§ Task to complete: Repeat all the records exactly, omitting pictures.

§ Exercise data:
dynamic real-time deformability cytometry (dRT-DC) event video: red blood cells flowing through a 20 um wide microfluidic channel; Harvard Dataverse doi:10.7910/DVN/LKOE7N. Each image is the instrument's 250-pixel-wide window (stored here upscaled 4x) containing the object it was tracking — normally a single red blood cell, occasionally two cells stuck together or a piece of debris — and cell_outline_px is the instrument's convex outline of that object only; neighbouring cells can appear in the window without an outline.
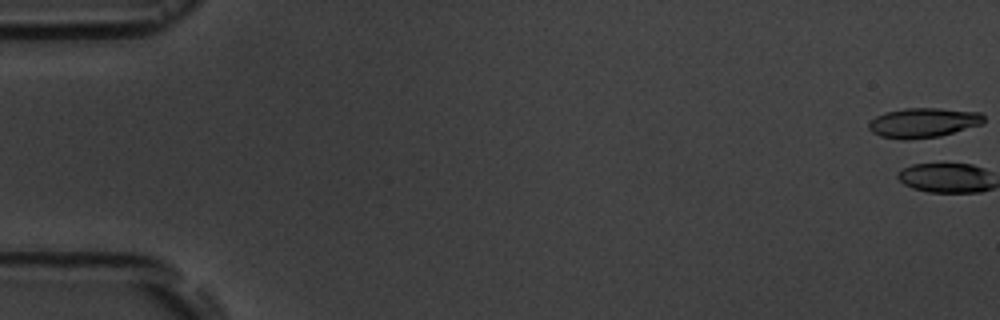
{"species": "common noctule bat (a hibernating species)", "species_latin": "Nyctalus noctula", "temperature_condition": "room temperature", "stored_images_in_passage": 7, "camera_frame_rate_fps": 3000, "um_per_image_px": 0.085, "animal": {"sex": "male", "body_mass_g": 19.5, "forearm_length_mm": 54.6}, "frame": {"image": 1, "passage_image": 1, "time_ms": 0.0, "image_size_px": [1000, 320], "cell_outline_px": [[984, 124], [940, 136], [904, 140], [900, 140], [880, 136], [872, 132], [868, 128], [868, 124], [876, 116], [884, 112], [904, 108], [940, 108], [980, 112], [984, 116]], "centroid_in_image_um": [78.48, 10.43], "position_along_channel_um": 6.5, "area_um2": 20.11}}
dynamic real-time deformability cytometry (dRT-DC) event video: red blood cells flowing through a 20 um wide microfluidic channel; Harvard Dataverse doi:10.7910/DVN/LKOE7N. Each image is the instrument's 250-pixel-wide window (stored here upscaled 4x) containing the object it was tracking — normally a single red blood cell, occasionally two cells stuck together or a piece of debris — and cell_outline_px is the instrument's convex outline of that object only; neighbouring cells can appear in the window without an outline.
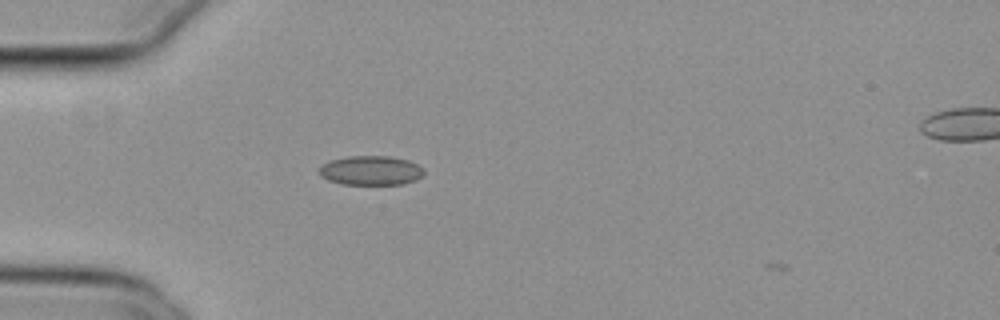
{"species": "common noctule bat (a hibernating species)", "species_latin": "Nyctalus noctula", "temperature_condition": "cold", "stored_images_in_passage": 43, "camera_frame_rate_fps": 3000, "um_per_image_px": 0.085, "animal": {"sex": "female", "body_mass_g": 29.2, "forearm_length_mm": 56.3}, "frame": {"image": 1, "passage_image": 5, "time_ms": 1.333, "image_size_px": [1000, 320], "cell_outline_px": [[424, 172], [416, 180], [404, 184], [344, 184], [328, 180], [320, 176], [320, 168], [324, 164], [332, 160], [348, 156], [388, 156], [408, 160], [416, 164]], "centroid_in_image_um": [31.51, 14.49], "position_along_channel_um": 53.5, "area_um2": 17.63}}
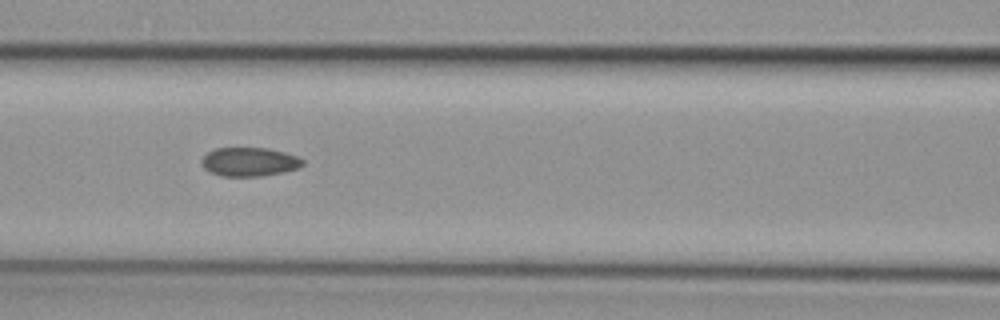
{"frame": {"image": 2, "passage_image": 13, "time_ms": 4.0, "image_size_px": [1000, 320], "cell_outline_px": [[304, 164], [300, 168], [284, 172], [260, 176], [220, 176], [208, 172], [204, 168], [200, 160], [208, 152], [216, 148], [268, 148], [284, 152], [296, 156], [304, 160]], "centroid_in_image_um": [21.19, 13.76], "position_along_channel_um": 145.4, "area_um2": 17.11}}
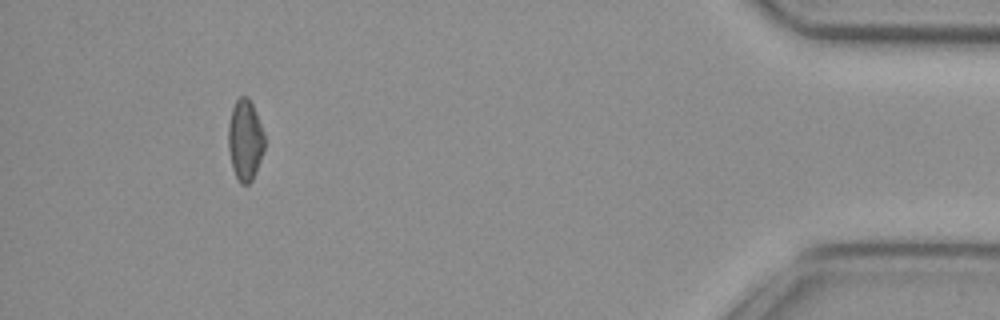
{"frame": {"image": 3, "passage_image": 39, "time_ms": 12.667, "image_size_px": [1000, 320], "cell_outline_px": [[264, 148], [256, 172], [252, 180], [248, 184], [240, 184], [232, 168], [228, 148], [228, 124], [232, 108], [236, 100], [240, 96], [248, 96], [256, 112], [264, 136]], "centroid_in_image_um": [20.81, 11.9], "position_along_channel_um": 414.4, "area_um2": 17.05}, "authors_computed_cell_mechanics": {"area_um2": 17.051, "velocity_mm_per_s": 3.8383, "shape_relaxation_time_tau1_ms": null, "shape_relaxation_time_tau2_ms": 4.1346, "deformation_change_tau1": null, "deformation_change_tau2": 0.0815}}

§ Exercise response:
dynamic real-time deformability cytometry (dRT-DC) event video: red blood cells flowing through a 20 um wide microfluidic channel; Harvard Dataverse doi:10.7910/DVN/LKOE7N. Each image is the instrument's 250-pixel-wide window (stored here upscaled 4x) containing the object it was tracking — normally a single red blood cell, occasionally two cells stuck together or a piece of debris — and cell_outline_px is the instrument's convex outline of that object only; neighbouring cells can appear in the window without an outline.
{"species": "common noctule bat (a hibernating species)", "species_latin": "Nyctalus noctula", "temperature_condition": "room temperature", "stored_images_in_passage": 7, "camera_frame_rate_fps": 3000, "um_per_image_px": 0.085, "animal": {"sex": "male", "body_mass_g": 19.5, "forearm_length_mm": 54.6}, "frame": {"image": 1, "passage_image": 1, "time_ms": 0.0, "image_size_px": [1000, 320], "cell_outline_px": [[984, 124], [940, 136], [904, 140], [900, 140], [880, 136], [872, 132], [868, 128], [868, 124], [876, 116], [884, 112], [904, 108], [940, 108], [980, 112], [984, 116]], "centroid_in_image_um": [78.48, 10.43], "position_along_channel_um": 6.5, "area_um2": 20.11}}
dynamic real-time deformability cytometry (dRT-DC) event video: red blood cells flowing through a 20 um wide microfluidic channel; Harvard Dataverse doi:10.7910/DVN/LKOE7N. Each image is the instrument's 250-pixel-wide window (stored here upscaled 4x) containing the object it was tracking — normally a single red blood cell, occasionally two cells stuck together or a piece of debris — and cell_outline_px is the instrument's convex outline of that object only; neighbouring cells can appear in the window without an outline.
{"species": "common noctule bat (a hibernating species)", "species_latin": "Nyctalus noctula", "temperature_condition": "cold", "stored_images_in_passage": 43, "camera_frame_rate_fps": 3000, "um_per_image_px": 0.085, "animal": {"sex": "female", "body_mass_g": 29.2, "forearm_length_mm": 56.3}, "frame": {"image": 1, "passage_image": 5, "time_ms": 1.333, "image_size_px": [1000, 320], "cell_outline_px": [[424, 172], [416, 180], [404, 184], [344, 184], [328, 180], [320, 176], [320, 168], [324, 164], [332, 160], [348, 156], [388, 156], [408, 160], [416, 164]], "centroid_in_image_um": [31.51, 14.49], "position_along_channel_um": 53.5, "area_um2": 17.63}}
{"frame": {"image": 2, "passage_image": 13, "time_ms": 4.0, "image_size_px": [1000, 320], "cell_outline_px": [[304, 164], [300, 168], [284, 172], [260, 176], [220, 176], [208, 172], [204, 168], [200, 160], [208, 152], [216, 148], [268, 148], [284, 152], [296, 156], [304, 160]], "centroid_in_image_um": [21.19, 13.76], "position_along_channel_um": 145.4, "area_um2": 17.11}}
{"frame": {"image": 3, "passage_image": 39, "time_ms": 12.667, "image_size_px": [1000, 320], "cell_outline_px": [[264, 148], [256, 172], [252, 180], [248, 184], [240, 184], [232, 168], [228, 148], [228, 124], [232, 108], [236, 100], [240, 96], [248, 96], [256, 112], [264, 136]], "centroid_in_image_um": [20.81, 11.9], "position_along_channel_um": 414.4, "area_um2": 17.05}, "authors_computed_cell_mechanics": {"area_um2": 17.051, "velocity_mm_per_s": 3.8383, "shape_relaxation_time_tau1_ms": null, "shape_relaxation_time_tau2_ms": 4.1346, "deformation_change_tau1": null, "deformation_change_tau2": 0.0815}}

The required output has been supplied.